Embora o governo que poderia ser empossado na quarta-feira seja politicamente diverso, há mais acordo em questões de religião e estado, aparentemente dando aos líderes do partido a confiança para assegurar aos chefes visitantes das organizações judaicas americanas que eles seriam capazes de seguir em frente. o acordo do Muro das Lamentações.

“É uma questão meio estranha para eles e com a qual eles não se importam o suficiente de forma negativa para não querer uma vitória fácil”, disse o líder da comunidade judaica que falou ao The Times de Israel sob condição de anonimato após reuniões com líderes partidários de todo o espectro político.

“É uma forma de o novo governo enviar um sinal sobre o respeito pela prática e opinião judaica dos EUA, ao mesmo tempo que se diferencia do governo anterior que renegou o acordo”, continuou a fonte. “Sem (os ultraortodoxos) UTJ e Shas [na coalizão], não acho que será um grande negócio para eles implementarem.”

O acordo de coalizão firmado entre Yisrael Beytenu e Yesh Atid vazado para a mídia na quinta-feira também inclui um compromisso de reimplementar o plano Kotel, embora o partido Yamina do primeiro-ministro designado Naftali Bennett ainda tenha poder de veto em questões de religião e estado.

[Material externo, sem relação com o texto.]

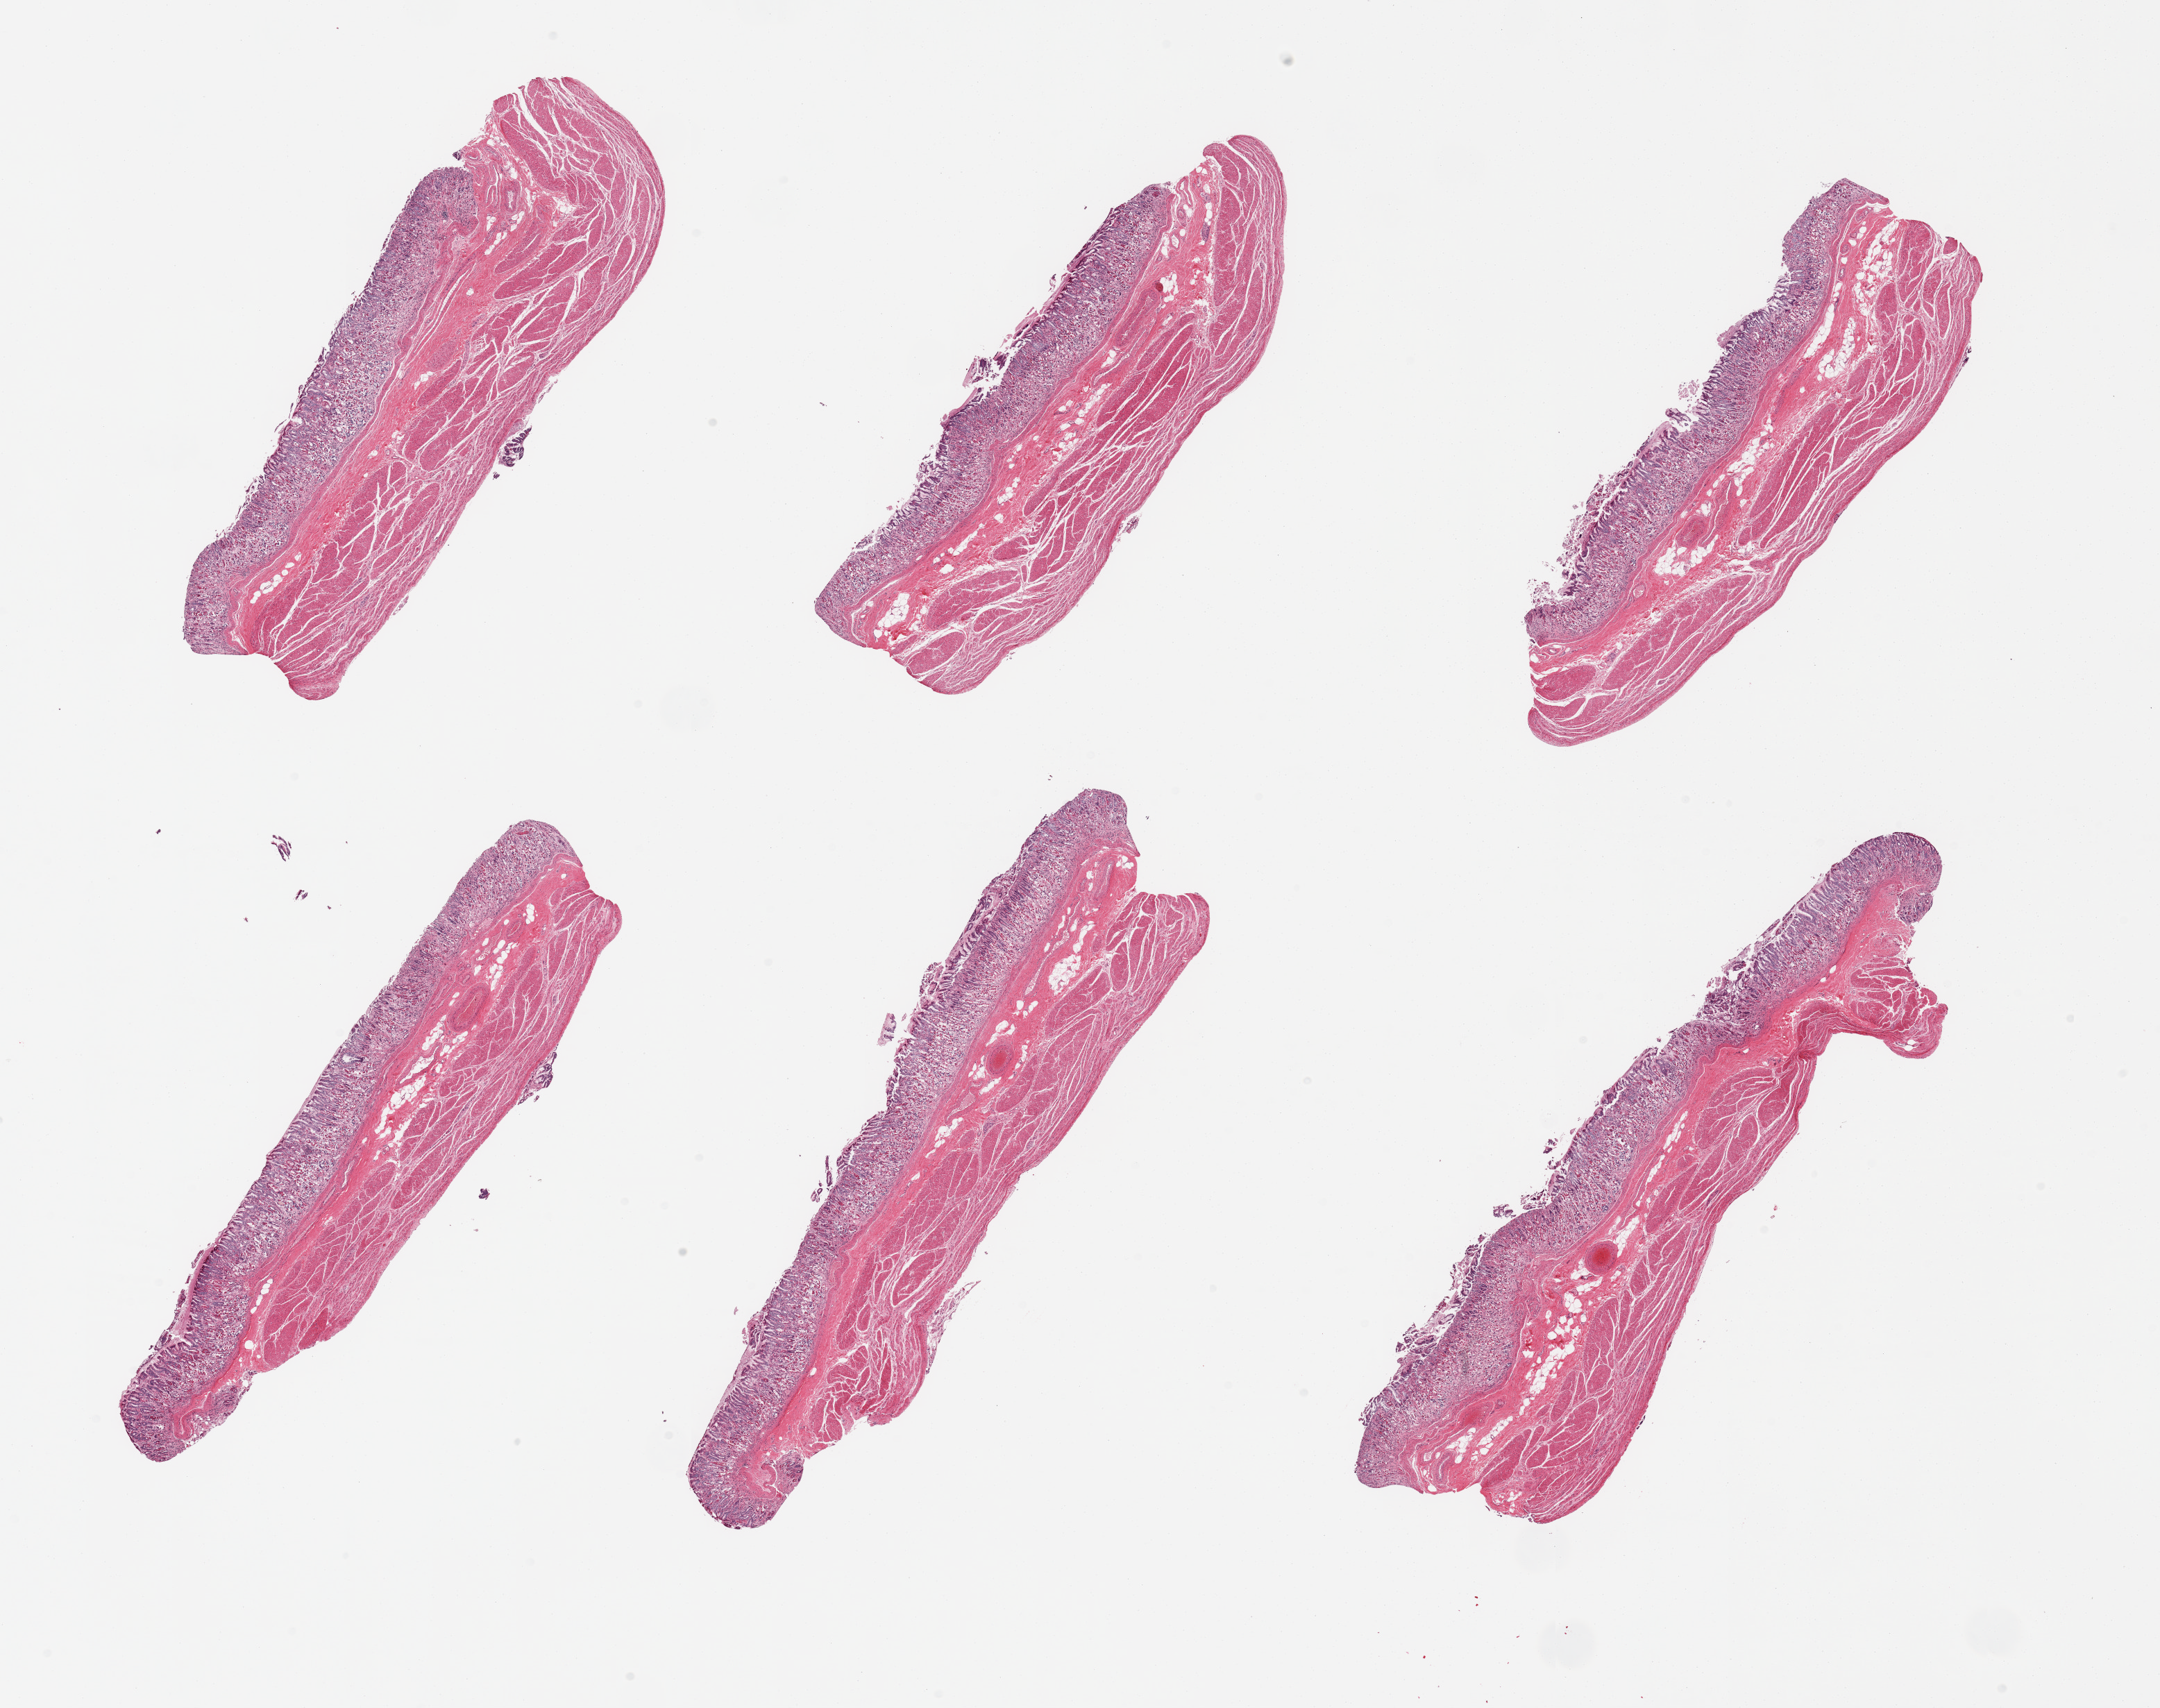
Haematoxylin and eosin whole-slide image, low-resolution overview of the scanned area, about 24.6 x 19.5 mm (from a 20x scan); PAXgene-fixed, paraffin-embedded tissue; sampled site (target tissue): stomach; tissue donor sample. Donor: male.
* pathologist's review note for this sample: 6 pieces; full thickness sections with mucosa up to 0.8mm, sloughing surface epithelium, moderate autolysis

Rabinos reformistas oram juntos em Robinson’s Arch, o local do Muro das Lamentações previsto para futuros serviços igualitários, em 25 de fevereiro de 2016

Bennett era ministro dos assuntos da diáspora quando o igualitário Israel Plaza, no extremo sul do Muro das Lamentações, foi construído em 2014 . Ele disse ao The Times of Israel em 2017 que se opunha à decisão de Netanyahu de renegar o acordo e disse que descongelaria o plano se dependesse dele.

O plano original inclui três disposições principais: uma entrada conjunta para a praça principal do Muro das Lamentações e o espaço igualitário para orações; um novo pavilhão permanente que amplia consideravelmente o modesto deck de orações existente, que tem servido como um local para orações pluralistas desde 2000; e, talvez o mais controverso, um conselho conjunto formado por representantes de correntes liberais do judaísmo e representantes do governo que ficariam encarregados de supervisionar o local.

A decisão original de construir um novo pavilhão remonta a 31 de janeiro de 2016, quando o governo – estimulado por décadas de ativismo de alto perfil pelo grupo feminista de oração Mulheres do Muro – aprovou o chamado compromisso do Muro das Lamentações.

Mas em 25 de junho de 2017, Netanyahu, enfrentando intensa pressão ultraortodoxa, congelou o plano. Ao matar a entrada conjunta e o conselho administrativo pluralista, no entanto, ele prometeu continuar com a construção de uma plataforma permanente.

O primeiro-ministro Benjamin Netanyahu e o vice-ministro da Saúde, Yaakov Litzman, dão uma entrevista coletiva anunciando a nova reforma da saúde mental apresentada pelo Ministério da Saúde, em Jerusalém, em 1º de julho de 2015. 

Um remanescente de uma parede que sustentava o complexo do Segundo Templo destruído pelos romanos em 70 EC, o Muro das Lamentações foi homenageado pelos judeus por milhares de anos como um local de peregrinação e oração. Mas, embora qualquer pessoa possa acessar o muro e a praça de oração para a qual está voltado, o local é administrado pela Western Wall Heritage Foundation, que impõe práticas ortodoxas aos fiéis, separando homens e mulheres e proibindo orações igualitárias.

A pequena plataforma usada atualmente para serviços de oração pluralistas está localizada no Parque Arqueológico de Davidson, localizado em uma área chamada Arco de Robinson. Fica fora da vista da atual praça de oração ortodoxa dominante, separada dela pela rampa que leva ao Portão Mughrabi, que é a única entrada para não-muçulmanos no Monte do Templo.